I have a lot of wood from the limbs cut up that I'd love to use for bandsaw boxes. However, I think I understand that wood from limbs is undesirable in most applications because it is unstable.

Is that so and in what way?

If it is undesirable for furniture etc does it make it unusable for small projects?

Thank you in advance.

-John


----------



## Gregn (Mar 26, 2010)

I would think that used as band saw boxes would be ok. Its when you try to make straight boards that they will twist on you.


----------



## DMIHOMECENTER (Mar 5, 2011)

May I ask what a band saw box is ? I truly have no idea. Thanks.


----------



## Pawky (Sep 22, 2010)

Hey David. Here are a few links to some bandsaw boxes people have made here:

http://lumberjocks.com/projects/680
http://lumberjocks.com/projects/37880
http://lumberjocks.com/projects/17868

I hope that helps


----------



## Scsmith42 (Jan 26, 2011)

John, the cellular structure of limb wood is inconsistent, due to the fact that the upper side of the limb is in tension and the lower part is in compression. When milled, the wood tends to move quite a bit, and every time that you joint/plane/sand it down further, it continues to move.

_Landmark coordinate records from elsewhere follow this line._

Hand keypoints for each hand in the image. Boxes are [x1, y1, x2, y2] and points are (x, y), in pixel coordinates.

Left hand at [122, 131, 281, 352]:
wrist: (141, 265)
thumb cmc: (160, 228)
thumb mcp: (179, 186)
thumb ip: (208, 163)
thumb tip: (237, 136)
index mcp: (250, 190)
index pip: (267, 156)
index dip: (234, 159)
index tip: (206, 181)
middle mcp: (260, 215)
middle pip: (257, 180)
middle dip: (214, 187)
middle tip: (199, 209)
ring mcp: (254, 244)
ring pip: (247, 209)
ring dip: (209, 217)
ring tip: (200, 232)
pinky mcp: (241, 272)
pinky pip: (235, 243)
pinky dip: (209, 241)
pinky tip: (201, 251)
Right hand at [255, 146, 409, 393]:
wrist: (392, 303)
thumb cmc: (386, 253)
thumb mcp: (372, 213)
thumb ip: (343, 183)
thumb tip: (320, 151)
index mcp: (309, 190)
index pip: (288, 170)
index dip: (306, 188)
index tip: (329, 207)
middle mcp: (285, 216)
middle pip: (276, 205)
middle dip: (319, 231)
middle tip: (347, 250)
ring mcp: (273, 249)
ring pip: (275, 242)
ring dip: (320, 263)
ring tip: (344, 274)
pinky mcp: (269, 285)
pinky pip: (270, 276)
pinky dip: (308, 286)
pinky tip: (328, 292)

Expansion/contraction of the wood due to humidity changes is also not consistent, which is why it is usually not used for woodworking projects.


----------



## Nomad62 (Apr 20, 2010)

It's not unuseable, just more difficult to rely on. A lot of turners use limb wood because it's cheap/free, and it works well most of the time. If your project is small, such as a bandsaw box, I would think it okay so long as you don't bet the bank on it. Have some fun and see what you get!


----------



## Bertha (Jan 10, 2011)

I'm with these guys! Free wood, get in there and play with it. If it cups and twists on you, take the drawer out and use it as a change cup!


----------



## racerglen (Oct 15, 2010)

I've done a few bandsaw cups from limbs, mostly Cherry, never tried to lid them 
or make a drawer in them.
They worked pretty well, no warpage or other issues, BUT the wood was VERY dry when I got
to it.
Other limbs such as a neighbours Plum have mostly ended up as butter knives, jam spreaders and such, the stuff's a bear to dry without cracks.


----------